## To do:
Once the images are set aside, return every entry exactly.

─── Records to use ───

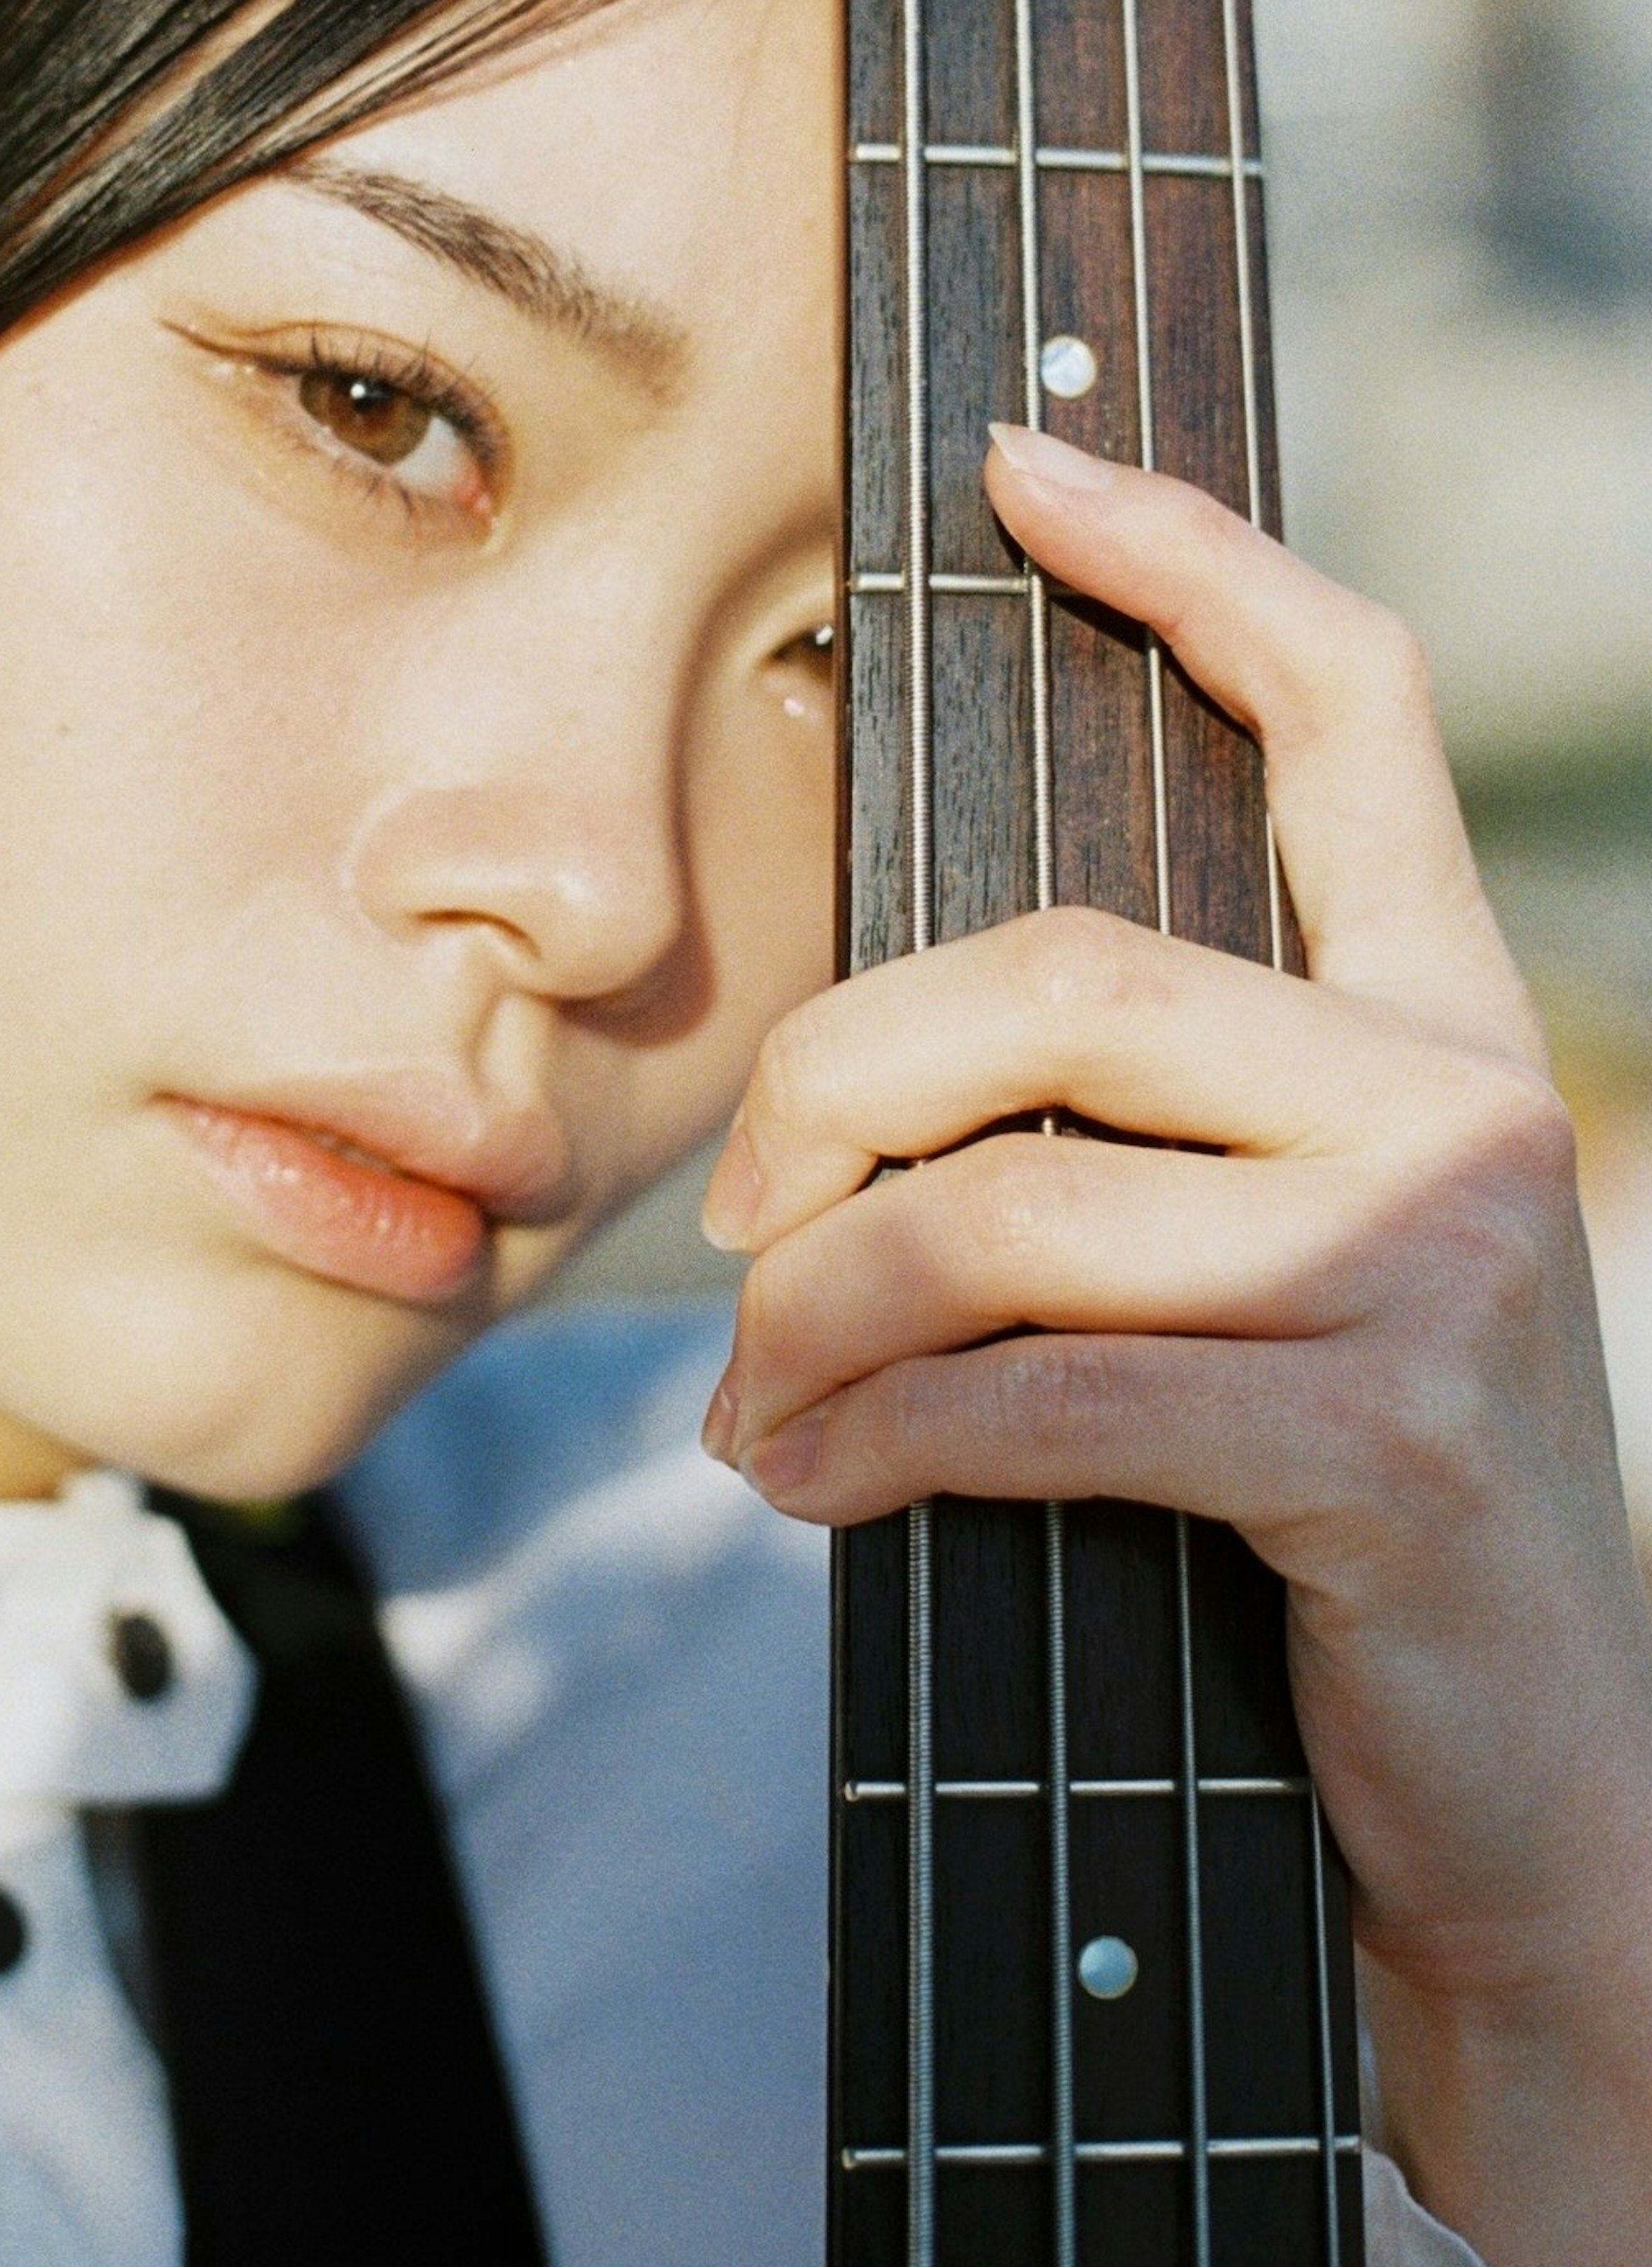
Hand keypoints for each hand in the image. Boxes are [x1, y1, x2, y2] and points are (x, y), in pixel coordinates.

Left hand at [700, 421, 1651, 2266]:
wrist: (1525, 1800)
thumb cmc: (1340, 1509)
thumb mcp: (1271, 1268)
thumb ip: (1142, 1129)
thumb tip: (863, 1077)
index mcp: (1449, 1019)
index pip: (1348, 710)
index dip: (1191, 559)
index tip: (1027, 466)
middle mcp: (1463, 1101)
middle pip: (1065, 968)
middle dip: (835, 1084)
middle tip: (740, 1221)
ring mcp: (1433, 1265)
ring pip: (1005, 1198)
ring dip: (816, 1310)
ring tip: (755, 1402)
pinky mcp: (1374, 1437)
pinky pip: (1031, 1389)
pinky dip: (873, 1440)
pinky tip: (814, 1487)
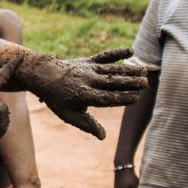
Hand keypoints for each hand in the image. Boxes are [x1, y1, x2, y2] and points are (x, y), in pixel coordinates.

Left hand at [13, 48, 149, 138]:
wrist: (42, 74)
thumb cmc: (56, 98)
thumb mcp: (68, 115)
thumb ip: (86, 124)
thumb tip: (102, 136)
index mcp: (84, 96)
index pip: (107, 98)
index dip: (122, 98)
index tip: (136, 98)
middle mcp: (88, 81)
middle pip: (113, 82)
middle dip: (130, 82)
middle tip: (146, 83)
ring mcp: (89, 69)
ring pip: (112, 69)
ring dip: (129, 69)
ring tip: (144, 71)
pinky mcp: (88, 61)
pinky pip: (104, 56)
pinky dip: (117, 53)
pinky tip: (131, 51)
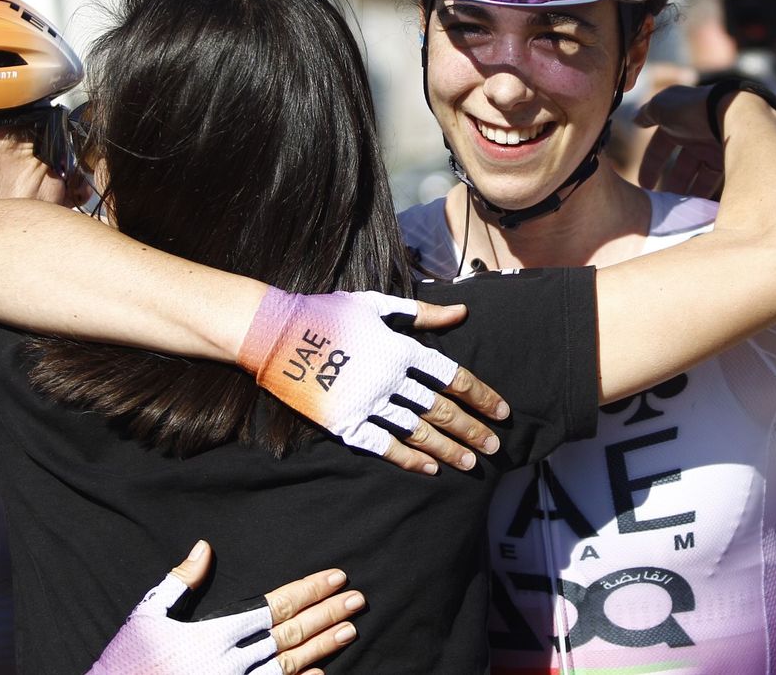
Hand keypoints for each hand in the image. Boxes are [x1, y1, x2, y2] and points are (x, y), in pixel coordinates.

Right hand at [88, 541, 363, 674]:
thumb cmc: (126, 661)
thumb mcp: (147, 616)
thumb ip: (180, 581)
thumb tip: (206, 546)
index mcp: (213, 634)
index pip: (274, 606)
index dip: (309, 590)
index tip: (336, 577)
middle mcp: (230, 664)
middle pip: (290, 634)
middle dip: (327, 615)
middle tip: (358, 599)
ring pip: (289, 666)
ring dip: (322, 648)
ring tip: (350, 630)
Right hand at [240, 288, 509, 474]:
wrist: (275, 334)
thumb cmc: (327, 313)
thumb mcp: (376, 304)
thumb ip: (422, 313)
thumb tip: (462, 312)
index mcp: (400, 348)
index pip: (452, 376)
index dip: (480, 395)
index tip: (501, 412)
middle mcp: (389, 378)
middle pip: (441, 409)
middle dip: (472, 429)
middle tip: (494, 446)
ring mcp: (367, 403)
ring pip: (417, 431)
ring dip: (447, 449)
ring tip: (471, 463)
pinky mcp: (344, 422)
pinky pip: (383, 445)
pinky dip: (408, 459)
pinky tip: (429, 470)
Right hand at [634, 85, 726, 196]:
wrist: (728, 111)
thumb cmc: (690, 109)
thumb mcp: (660, 106)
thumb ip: (647, 114)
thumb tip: (636, 120)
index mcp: (679, 121)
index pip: (661, 145)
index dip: (651, 164)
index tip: (644, 184)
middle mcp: (697, 134)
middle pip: (682, 164)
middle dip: (672, 182)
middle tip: (663, 203)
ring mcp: (714, 147)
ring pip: (697, 174)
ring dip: (687, 191)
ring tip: (677, 210)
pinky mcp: (729, 159)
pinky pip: (712, 180)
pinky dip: (703, 192)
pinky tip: (694, 204)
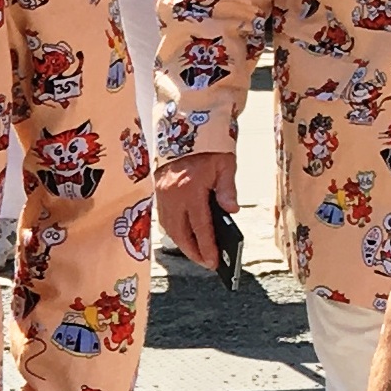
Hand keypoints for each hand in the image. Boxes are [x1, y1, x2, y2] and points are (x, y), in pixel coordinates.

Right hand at [157, 155, 234, 270]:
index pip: (200, 227)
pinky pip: (164, 219)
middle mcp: (173, 196)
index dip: (207, 247)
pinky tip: (185, 235)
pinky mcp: (158, 193)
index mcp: (191, 190)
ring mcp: (163, 195)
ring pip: (170, 229)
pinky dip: (174, 231)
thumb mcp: (225, 164)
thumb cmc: (207, 147)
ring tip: (197, 252)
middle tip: (206, 263)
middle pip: (181, 234)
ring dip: (183, 243)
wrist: (184, 128)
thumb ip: (228, 189)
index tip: (213, 262)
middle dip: (193, 252)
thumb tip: (232, 210)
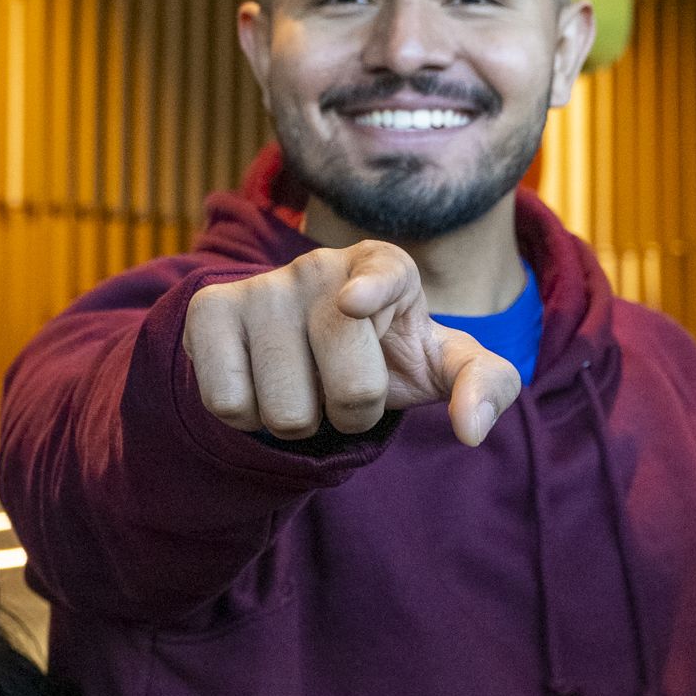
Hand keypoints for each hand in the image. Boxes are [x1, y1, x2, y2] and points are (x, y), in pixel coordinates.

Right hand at [181, 240, 521, 443]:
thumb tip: (473, 429)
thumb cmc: (389, 353)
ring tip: (304, 387)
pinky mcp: (209, 310)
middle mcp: (321, 266)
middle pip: (349, 382)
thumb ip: (486, 384)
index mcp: (388, 267)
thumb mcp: (442, 364)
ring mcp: (261, 285)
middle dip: (355, 413)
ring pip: (283, 408)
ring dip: (299, 422)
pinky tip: (261, 386)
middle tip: (347, 391)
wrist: (308, 347)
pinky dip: (248, 418)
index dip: (372, 290)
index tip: (354, 302)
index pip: (384, 275)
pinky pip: (227, 402)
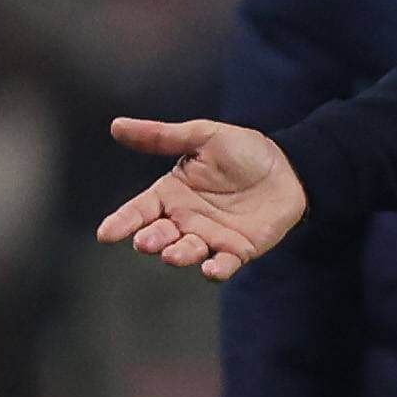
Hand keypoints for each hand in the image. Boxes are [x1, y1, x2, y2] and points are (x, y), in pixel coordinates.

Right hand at [95, 117, 305, 281]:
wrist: (289, 166)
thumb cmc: (243, 151)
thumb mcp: (202, 136)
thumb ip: (161, 136)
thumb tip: (117, 125)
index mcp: (171, 194)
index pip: (139, 211)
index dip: (122, 222)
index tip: (106, 234)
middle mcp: (185, 220)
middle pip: (159, 235)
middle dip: (150, 240)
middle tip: (145, 241)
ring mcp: (210, 238)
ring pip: (187, 252)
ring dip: (178, 255)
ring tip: (172, 253)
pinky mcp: (237, 251)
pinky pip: (223, 265)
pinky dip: (215, 270)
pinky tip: (209, 269)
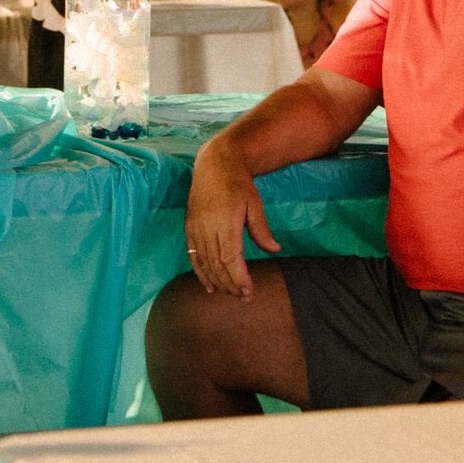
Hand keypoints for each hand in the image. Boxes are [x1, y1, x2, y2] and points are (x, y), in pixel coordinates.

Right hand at [183, 139, 280, 298]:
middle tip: (245, 298)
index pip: (230, 259)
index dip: (239, 278)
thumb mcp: (254, 204)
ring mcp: (195, 228)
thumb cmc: (238, 183)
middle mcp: (207, 227)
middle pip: (217, 265)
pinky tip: (210, 286)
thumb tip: (275, 250)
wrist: (214, 164)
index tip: (250, 292)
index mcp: (225, 221)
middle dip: (231, 285)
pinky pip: (193, 256)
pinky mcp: (189, 227)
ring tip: (231, 294)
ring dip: (218, 282)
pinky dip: (200, 273)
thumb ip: (261, 230)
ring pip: (205, 263)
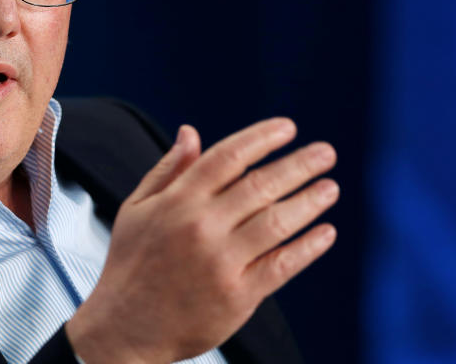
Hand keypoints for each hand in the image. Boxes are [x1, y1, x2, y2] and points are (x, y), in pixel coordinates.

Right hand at [66, 118, 337, 363]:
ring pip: (277, 222)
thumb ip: (167, 170)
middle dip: (299, 165)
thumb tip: (190, 132)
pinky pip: (282, 265)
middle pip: (260, 185)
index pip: (228, 157)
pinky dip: (308, 247)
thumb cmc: (130, 263)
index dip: (261, 138)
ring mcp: (222, 262)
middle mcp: (201, 227)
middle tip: (325, 153)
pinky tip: (325, 233)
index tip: (287, 128)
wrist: (125, 328)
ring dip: (310, 201)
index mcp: (177, 201)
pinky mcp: (238, 296)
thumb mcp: (136, 208)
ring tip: (330, 187)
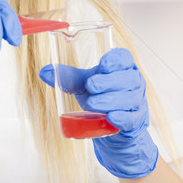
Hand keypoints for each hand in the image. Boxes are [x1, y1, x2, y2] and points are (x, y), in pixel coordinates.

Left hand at [39, 48, 157, 178]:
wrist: (110, 125)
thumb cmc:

───

## Completed task:
Hand keypoints for each hand in the image. Boxes are [x1, y1, x2, y2] and points are (x, y), in pixel coordinates.

Left hand at [700, 421, 1651, 2266]:
wrist: (1525, 1800)
thumb cmc: (1340, 1509)
thumb mcp: (1271, 1268)
thumb ip: (1142, 1129)
thumb tip: (863, 1077)
index mcp: (1449, 1019)
index pip: (1348, 710)
index dip: (1191, 559)
index tip: (1027, 466)
middle mcp: (1463, 1101)
middle pip: (1065, 968)
middle dip: (835, 1084)
middle tip: (740, 1221)
ring mcp: (1433, 1265)
ring pip: (1005, 1198)
ring dip: (816, 1310)
ring tip: (755, 1402)
pinky mcp: (1374, 1437)
pinky pip: (1031, 1389)
pinky dip: (873, 1440)
pinky tip: (814, 1487)
Hand keypoints for each hand in the image. Boxes are [x1, y1, x2, y2] and points are (x, y), in pixel coordinates.

Left hand at [13, 48, 149, 138]:
wrist: (42, 74)
thumb cmc: (56, 98)
thumb mcp: (68, 115)
thumb ip: (86, 124)
thumb tip: (102, 136)
index mcp: (84, 96)
index pip: (107, 98)
index dip: (122, 98)
index tip: (136, 98)
middle mcp: (88, 81)
middle pip: (113, 82)
middle dip: (130, 82)
middle tip: (146, 83)
ring mcp: (89, 69)
ring pip: (112, 69)
ring dip: (129, 69)
ring tip: (144, 71)
pinky mcp: (88, 61)
pinky pip: (104, 56)
pinky dip: (117, 53)
pinky tip: (131, 51)
Hand keypoints for each hand in the image. Boxes are [x1, y1, x2, y2] and points are (x, y), in pixel coordinates.

Right hand at [88, 541, 363, 674]:
thumb cmc: (126, 661)
thumb mcp: (147, 616)
thumb ip: (180, 581)
thumb tip: (206, 546)
index mcp: (213, 634)
index pip: (274, 606)
index dip: (309, 590)
index tip: (336, 577)
middle mcp: (230, 664)
middle pip: (290, 634)
middle dip: (327, 615)
middle tip: (358, 599)
ring pip: (289, 666)
ring dip: (322, 648)
ring tip: (350, 630)
Right hand at [240, 288, 509, 474]:
wrist: (275, 334)
thumb cmc: (327, 313)
thumb mcp: (376, 304)
thumb ip: (422, 313)
thumb tip: (462, 312)
index mcp: (400, 348)
index pip: (452, 376)
index dip: (480, 395)
index tip: (501, 412)
middle mcp: (389, 378)
middle pip: (441, 409)
middle dip: (472, 429)
middle tip: (494, 446)
ring mcp: (367, 403)
ring pip: (417, 431)
ring dip: (447, 449)
ring tip: (471, 463)
pinky mcp: (344, 422)
pinky pip: (383, 445)
pinky dip: (408, 459)
pinky tip: (429, 470)
Right hand at [634, 85, 726, 196]:
wrist: (728, 111)
thumb cmc: (690, 109)
thumb mcp: (660, 106)
thumb ip: (647, 114)
thumb tip: (636, 120)
index mcp: (679, 121)
index pip: (661, 145)
index dip: (651, 164)
index tip: (644, 184)
middle mcp: (697, 134)
middle pip: (682, 164)
middle dip: (672, 182)
middle tip: (663, 203)
ring mcp: (714, 147)
ring pip: (697, 174)
ring dip: (687, 191)
ring tip: (677, 210)
pinky mcp: (729, 159)
pinky pip: (712, 180)
pinky dip: (703, 192)
pinky tip: (694, 204)
Hand keypoints for each hand in the image. Boxes are [x1, y1, x2, y2] and points are (x, y), in pixel coordinates.

Right hand at [157, 155, 234, 270]:
index pip: (200, 227)
pinky pip: (164, 219)
middle mcp: (173, 196)
index dip: (207, 247)
pinky tip: (185, 235)
pinky mcp: (158, 193)
index mcp: (191, 190)
ring mcp: (163, 195)
ring pip: (170, 229)
pinky dip: (174, 231)
thumb mcp: (225, 164)
thumb cmc: (207, 147)
ring tip: (197, 252)
middle tip: (206, 263)
middle pip: (181, 234)
ring dip: (183, 243)
wrist: (184, 128)
thumb ip: (228, 189)
index tip: (213, 262)
middle dip: (193, 252)
thumb tip: (232, 210)
Hand keypoints for each hand in the image. Boxes are [x1, y1, x2, y2] and points are (x, y), in pixel coordinates.

Right hand at [181, 240, 521, 443]:
thumb tip: (473, 429)
thumb cmc: (389, 353)
ring tip: (304, 387)
pinky mcp: (209, 310)
middle mcp: (321, 266)
middle pip: (349, 382)
thumb ip: (486, 384)
index mcp: (388, 267)
thumb mcp: (442, 364)
ring mcp: (261, 285)
middle dip: (355, 413)
ring pip: (283, 408)
ring dip: (299, 422)
pinky tip: (261, 386)
middle tip: (347, 391)
wrist: (308, 347)
pinky dip: (248, 418)
index dip: (372, 290)
index tip: (354, 302)
index pip: (384, 275)
pinky pip: (227, 402)
Hand keypoints for each hand in the image. Boxes are [x1, y1, x2, y2] and points are (x, y), in pixel coordinates.

Right hand at [95, 117, 305, 281]:
wrist: (289, 166)
thumb cmc: (243, 151)
thumb mcp: (202, 136)
thumb ip: (161, 136)
thumb tip: (117, 125)
index mcp: (171, 194)
index pip: (139, 211)
index dip: (122, 222)
index tip: (106, 234)
middle mcp: (185, 220)
middle pip: (159, 235)
middle dip: (150, 240)
middle tip: (145, 241)
ring mcp: (210, 238)
ring pip: (187, 252)
ring dip: (178, 255)
ring tip: (172, 253)
pinky mcp: (237, 251)
pinky pip: (223, 265)
pinky dip: (215, 270)
pinky tip: (209, 269)
Hand keypoints for each hand in the image. Boxes are [x1, y1, x2, y2] and points are (x, y), in pixel coordinates.

Right hand at [183, 139, 280, 298]:
middle tip: (245, 298)
index pip: (230, 259)
index dip: (239, 278)
thumb mcp: (254, 204)
ring mcp: (195, 228)
thumb cmc: (238, 183)
middle mcp: (207, 227)
middle pip: (217, 265)
pinky tip: (210, 286)
thumb tip: (275, 250)
wrist: (214, 164)
index tip: (250, 292)
index mcp: (225, 221)
middle dip: (231, 285)
pinky pip: (193, 256)
pinky mcp: (189, 227)
ring tip: (231, 294)
ring dip: (218, 282)
pinky dip: (200, 273)
thumb ip: (261, 230)
ring pip: (205, 263)
Hand keypoints for each hand in the image. Boxes are [x1, y1, x2, y2] and points are (x, y), in pixel coordinates.

Right hand at [66, 118, 337, 363]:
ring pip: (277, 222)
thumb ip: (167, 170)
middle dip: (299, 165)
thumb tip: (190, 132)
pinky pip: (282, 265)
middle pip: (260, 185)
index pip: (228, 157)
pinky dip: (308, 247)
thumb cmc: (130, 263)
index dip: (261, 138)
ring mcp: (222, 262)
middle mcp: (201, 227)
middle tip: (325, 153)
pinky tip: (325, 233)
index tip: (287, 128)
wrist: (125, 328)
ring dip: (310, 201)
index mcp: (177, 201)
pinky mcp: (238, 296)
thumb mcp: (136, 208)
ring tip: (330, 187)
Hand keypoints for each hand in the image. Boxes are [x1, y1, x2, y2] and points are (x, y), in pixel coordinates.

Left hand at [39, 48, 157, 178]:
wrist: (110, 125)
thumb cmc:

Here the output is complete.